**Instructions to follow:** Reproduce the data exactly; no word may be added or dropped.

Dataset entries
________________________________________

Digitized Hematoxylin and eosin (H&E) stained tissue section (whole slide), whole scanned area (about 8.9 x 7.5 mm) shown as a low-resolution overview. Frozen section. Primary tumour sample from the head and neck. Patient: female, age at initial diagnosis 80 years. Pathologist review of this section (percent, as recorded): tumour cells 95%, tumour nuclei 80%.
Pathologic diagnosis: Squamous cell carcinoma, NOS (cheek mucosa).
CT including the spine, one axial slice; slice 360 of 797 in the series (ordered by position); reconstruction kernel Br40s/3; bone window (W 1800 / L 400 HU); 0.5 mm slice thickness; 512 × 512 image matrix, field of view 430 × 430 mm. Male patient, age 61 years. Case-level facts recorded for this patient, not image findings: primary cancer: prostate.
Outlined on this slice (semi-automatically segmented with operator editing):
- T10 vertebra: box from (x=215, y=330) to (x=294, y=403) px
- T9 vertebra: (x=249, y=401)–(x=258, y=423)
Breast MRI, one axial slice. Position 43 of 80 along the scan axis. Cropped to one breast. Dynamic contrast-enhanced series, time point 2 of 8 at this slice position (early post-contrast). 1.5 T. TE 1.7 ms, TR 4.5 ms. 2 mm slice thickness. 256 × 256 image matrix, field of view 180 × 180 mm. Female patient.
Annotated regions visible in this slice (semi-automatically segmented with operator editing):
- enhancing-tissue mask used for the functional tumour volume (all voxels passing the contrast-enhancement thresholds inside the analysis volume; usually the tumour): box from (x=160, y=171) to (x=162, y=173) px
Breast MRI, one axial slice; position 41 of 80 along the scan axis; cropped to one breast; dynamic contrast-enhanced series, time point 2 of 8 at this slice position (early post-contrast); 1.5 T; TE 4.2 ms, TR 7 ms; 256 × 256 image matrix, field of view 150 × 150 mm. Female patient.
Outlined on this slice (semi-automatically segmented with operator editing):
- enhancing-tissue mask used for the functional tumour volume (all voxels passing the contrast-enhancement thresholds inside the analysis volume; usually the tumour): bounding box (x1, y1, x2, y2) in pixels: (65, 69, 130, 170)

________________________________________

**Response area:**
Digitized Hematoxylin and eosin (H&E) stained tissue section (whole slide), whole scanned area (about 8.9 x 7.5 mm) shown as a low-resolution overview. Frozen section. Primary tumour sample from the head and neck. Patient: female, age at initial diagnosis 80 years. Pathologist review of this section (percent, as recorded): tumour cells 95%, tumour nuclei 80%.
Pathologic diagnosis: Squamous cell carcinoma, NOS (cheek mucosa).
CT including the spine, one axial slice; slice 360 of 797 in the series (ordered by position); reconstruction kernel Br40s/3; bone window (W 1800 / L 400 HU); 0.5 mm slice thickness; 512 × 512 image matrix, field of view 430 × 430 mm. Male patient, age 61 years. Case-level facts recorded for this patient, not image findings: primary cancer: prostate.
Outlined on this slice (semi-automatically segmented with operator editing):
- T10 vertebra: box from (x=215, y=330) to (x=294, y=403) px
- T9 vertebra: (x=249, y=401)–(x=258, y=423)
Breast MRI, one axial slice. Position 43 of 80 along the scan axis. Cropped to one breast. Dynamic contrast-enhanced series, time point 2 of 8 at this slice position (early post-contrast). 1.5 T. TE 1.7 ms, TR 4.5 ms. 2 mm slice thickness. 256 × 256 image matrix, field of view 180 × 180 mm. Female patient.
Annotated regions visible in this slice (semi-automatically segmented with operator editing):
- enhancing-tissue mask used for the functional tumour volume (all voxels passing the contrast-enhancement thresholds inside the analysis volume; usually the tumour): box from (x=160, y=171) to (x=162, y=173) px
Breast MRI, one axial slice; position 41 of 80 along the scan axis; cropped to one breast; dynamic contrast-enhanced series, time point 2 of 8 at this slice position (early post-contrast); 1.5 T; TE 4.2 ms, TR 7 ms; 256 × 256 image matrix, field of view 150 × 150 mm. Female patient.
Outlined on this slice (semi-automatically segmented with operator editing):
- enhancing-tissue mask used for the functional tumour volume (all voxels passing the contrast-enhancement thresholds inside the analysis volume; usually the tumour): bounding box (x1, y1, x2, y2) in pixels: (65, 69, 130, 170)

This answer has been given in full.